### TASKS TO COMPLETE
(a) Answer these questions about the forum post on Yema watches:
(i) Who gave the heads up that led to buying a Yema 'Divers' watch cheaply on eBay?
(ii) Which Yema model is the next non-Seiko 7A38 project meant to re-build?
(iii) What appears on the limited edition dial in place of the usual 'Y' logo?
(b) Please pick up the forum post on Yema watches where it stops and continue it.

### STUDY TEXT
● ● ● ● ●

As you can't PM yet .... drop me an eMail to P4Skett (AT) aol (DOT) com ....

And I _*may*_ be able to put you in contact with someone who can _*possibly*_ repair it for you rather more cheaply.


----------



## SEIKO7A38

Speaking of Yema 'Divers' watches (using Seiko 7A38 movements), as we were ....

Thanks to a heads up from Lee ('Catflem'), I managed to pick one up very cheaply on eBay:

http://cgi.ebay.co.uk/ws/eBayISAPI.dll?ViewItem&item=220501628500










But my next (non-Seiko) 7A38 project should be even more interesting. :huh:

A complete re-build of a Yema Spationaute III !










It's going to be based on this (for spares or repairs) 'beater': http://cgi.ebay.co.uk/ws/eBayISAPI.dll?ViewItem&item=180439687928

.... fitted with a fresh spare 7A38(A) movement, that I happen to have put to one side,

.... and a very special 'limited edition' Yema Spationaute III dial face: http://cgi.ebay.fr/ws/eBayISAPI.dll?ViewItem&item=350281346503

Note the Russian and French flags (instead of the usual 'Y' logo).

● ● ● ● ●

### Keypoint text descriptions

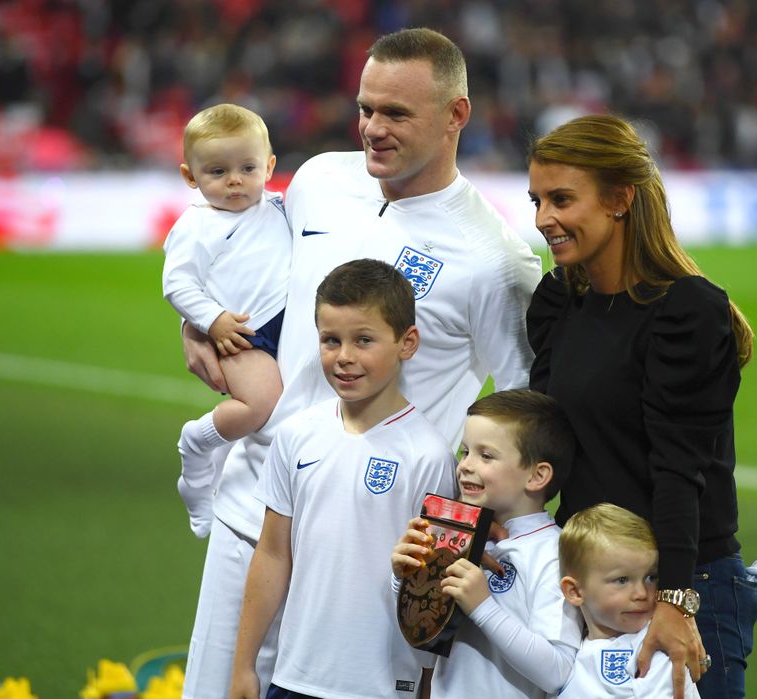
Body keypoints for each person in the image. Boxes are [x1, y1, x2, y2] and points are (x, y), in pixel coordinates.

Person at [180, 28, 541, 699]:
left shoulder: (495, 261)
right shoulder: (318, 180)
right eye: (365, 108)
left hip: (374, 551)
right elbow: (247, 258)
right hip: (253, 508)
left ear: (456, 115)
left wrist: (485, 538)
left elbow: (522, 412)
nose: (372, 128)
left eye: (396, 113)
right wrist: (196, 319)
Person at [525, 114, 757, 699]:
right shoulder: (561, 298)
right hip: (588, 588)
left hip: (683, 587)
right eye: (536, 200)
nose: (542, 220)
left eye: (561, 199)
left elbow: (678, 470)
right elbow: (543, 449)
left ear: (619, 199)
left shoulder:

● ● ● ● ●

### ANSWERS TO THE PROBLEMS
(a)
(i) Lee ('Catflem')
(ii) The Yema Spationaute III
(iii) The Russian and French flags

(b)
----------



## SEIKO7A38

A cross-posting from my 'collection' thread - my Kamatz and Yema '7A38 Pseudo Plongeurs':


----------



## seiko6139

I like Seiko 7A38s but the Yema versions are a bit ugly IMHO. Good for spare parts though. Mind you, 7A38s are very reliable. :thumbsup:


----------



## SEIKO7A38

seiko6139 said:


> I like Seiko 7A38s but the Yema versions are a bit ugly IMHO.


What do you expect ?? :down: They're French ! :artist: Vive La Differance (and all that) ! :blind:


----------



## SEIKO7A38

SEIKO7A38Fan said:


> Speaking of Yema 'Divers' watches (using Seiko 7A38 movements), as we were ....
> 
> .... a Yema Spationaute III !


There is another well known Yema chronograph, which was based on the Seiko 7A38 movement -

(Well known, that is, to French Yema watch collectors, and very much sought after, apparently) ....

.... the original Yema Flygraf, from 1989.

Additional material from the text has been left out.